Reaktionen auf Wahlausgang in Polen: EU gibt sich demonstrativ gelassen
Brüssel will zuversichtlich auf den Wahlsieg des rechtsnationalistischen Kandidaten Nawrocki in Polen blicken. Dabei hat die EU viel zu verlieren.
„Ich bin zuversichtlich, dass die EU ihre sehr gute Zusammenarbeit mit Polen fortsetzen wird“, schrieb EU-Kommissionspräsidentin Ursula von der Leyen am Montag auf X. Gemeinsam werde man die Nato „noch stärker“ machen, kommentierte deren Generalsekretär Mark Rutte in Brüssel.
In Wahrheit müssen sich Rutte und von der Leyen einige Sorgen machen. Nawrocki lehnt den Nato-Beitritt der Ukraine ab. Außerdem gilt er als Nationalist, der die EU in die Schranken weisen will. Polnische Gesetze müssten in Warschau gemacht werden, nicht in Brüssel, meint er.
Damit setzt er sich vom polnischen Regierungschef Donald Tusk ab, der – nachdem er einige Jahre lang als Ratspräsident in Brüssel gearbeitet hatte – auf eine enge Zusammenarbeit mit der EU bedacht ist. Damit könnte es nun vorbei sein, sogar EU-Hilfen sind wieder in Gefahr.
Nach Tusks Wahl 2023 hatte von der Leyen ohne Zögern EU-Gelder in Milliardenhöhe ausgezahlt, die zuvor wegen Problemen mit dem Rechtsstaat eingefroren worden waren. Doch nun dürften die Reformen, die Tusk versprochen hat, kaum noch voran kommen: Nawrocki kann sie blockieren.
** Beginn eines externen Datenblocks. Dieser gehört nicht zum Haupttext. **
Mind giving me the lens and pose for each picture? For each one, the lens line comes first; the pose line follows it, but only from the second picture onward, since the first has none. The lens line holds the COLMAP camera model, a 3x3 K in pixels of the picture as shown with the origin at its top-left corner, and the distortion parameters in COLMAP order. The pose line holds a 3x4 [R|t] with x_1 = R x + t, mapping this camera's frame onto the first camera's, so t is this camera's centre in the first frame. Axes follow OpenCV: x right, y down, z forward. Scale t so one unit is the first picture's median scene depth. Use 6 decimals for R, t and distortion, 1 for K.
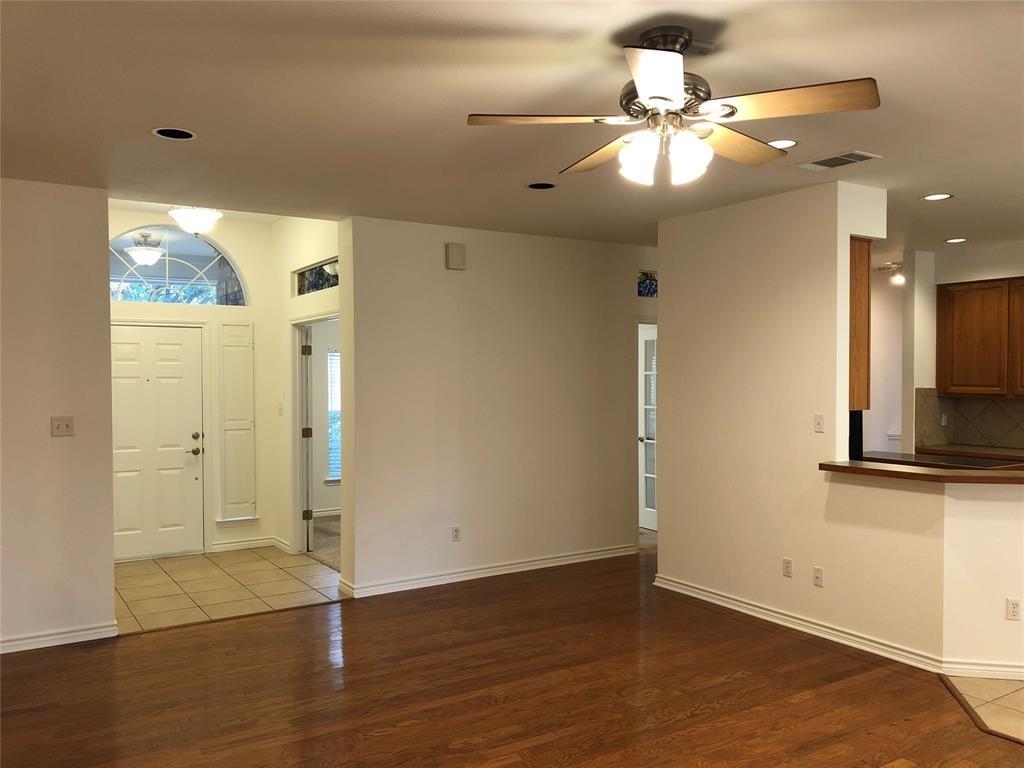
lens RADIAL K [[838.3, 0, 516.4], [0, 838.3, 401.5], [0, 0, 1]] dist [0.019785, -0.004476]
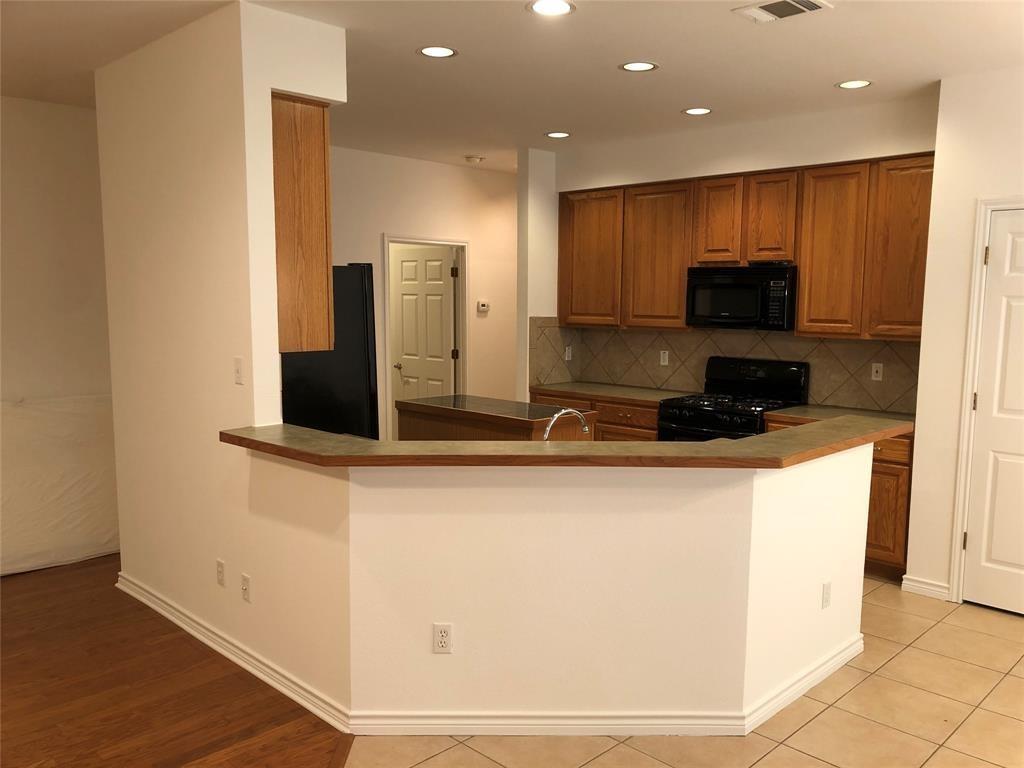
lens RADIAL K [[838.3, 0, 524.9], [0, 838.3, 409.1], [0, 0, 1]] dist [0.019785, -0.004476]
pose [[0.973884, -0.019070, 0.226244, 0.360629], [-0.004136, 0.994811, 0.101657, -0.011769], [-0.227009, -0.099938, 0.968751, 0.232717]]
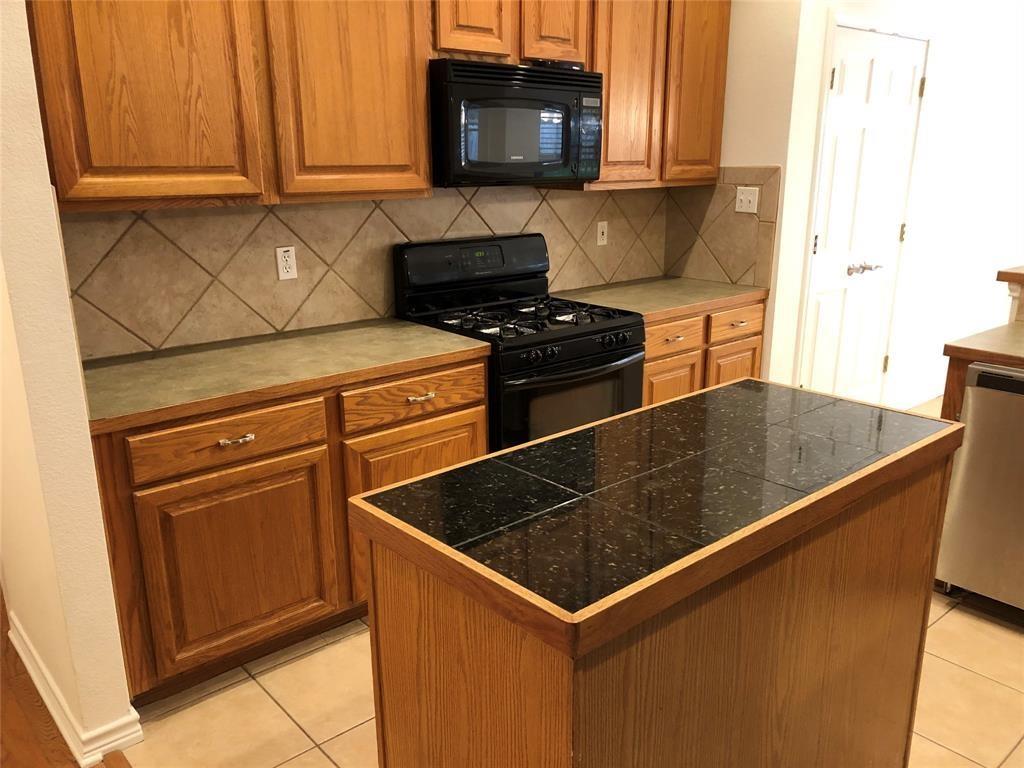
lens RADIAL K [[838.3, 0, 513.6], [0, 838.3, 388.9], [0, 0, 1]] dist [0.019785, -0.004476]
pose [[-0.139707, -0.266169, 0.953748, 0.274112], [0.034812, 0.961279, 0.273370, -0.027084], [-0.989581, 0.071394, -0.125032, 1.164570]]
Damit stellt sich die Frage nach den EU-Zahlungen neu. Probleme werden in Brüssel auch in der Energiepolitik und bei der Migration erwartet. Polen lehnt die laufende Reform der Asyl- und Migrationspolitik ab; mit Nawrocki dürfte der Widerstand aus Warschau noch zunehmen.
Auch das Verhältnis zu den USA könnte jetzt schwieriger werden. Von der Leyen fordert mehr Unabhängigkeit, doch Nawrocki will Polen wieder enger an Amerika binden. Er gilt als großer Fan von US-Präsident Donald Trump, der seine Wahl denn auch nach Kräften unterstützt hat.
Die Trump-Fans freuen sich
Nun freuen sich die Trump-Fans in Europa. Frankreichs Nationalistenführerin Marine Le Pen sprach nach der Wahl in Polen von einer „guten Nachricht“. Der ungarische Regierungschef Viktor Orbán jubelte über den „fantastischen Sieg“, den Nawrocki eingefahren habe.
Orbán war zuletzt in die Defensive geraten, immer mehr EU-Politiker wollen ihm den Geldhahn zu drehen. Nun kann er wieder auf Rückendeckung aus Polen hoffen. Für ein polnisch-ungarisches Bündnis gegen Brüssel, wie unter der früheren PiS-Regierung, dürfte es jedoch nicht reichen.
Spannend wird es im Europaparlament. Hier verspürt die nationalistische polnische PiS-Partei plötzlich Aufwind. Sie arbeitet in der rechtskonservativen Fraktion der EKR (Europäische Konservative und Reformer) mit und könnte künftig wieder mehr Gewicht bekommen.
Vor dem Hintergrund, dass der EKR oft für Mehrheiten im EU-Parlament gebraucht wird, ist dies nicht ganz unwichtig. Ausgerechnet die konservative Europäische Volkspartei von Kommissionschefin von der Leyen (CDU) holt sich fehlende Stimmen immer wieder beim EKR.
Sozialdemokraten und Grüne haben dies schon oft angeprangert und vor einem Rechtsruck gewarnt. Nun hat der Rechtsdrall auch Polen erreicht – mit möglicherweise weit reichenden Folgen für die gesamte EU.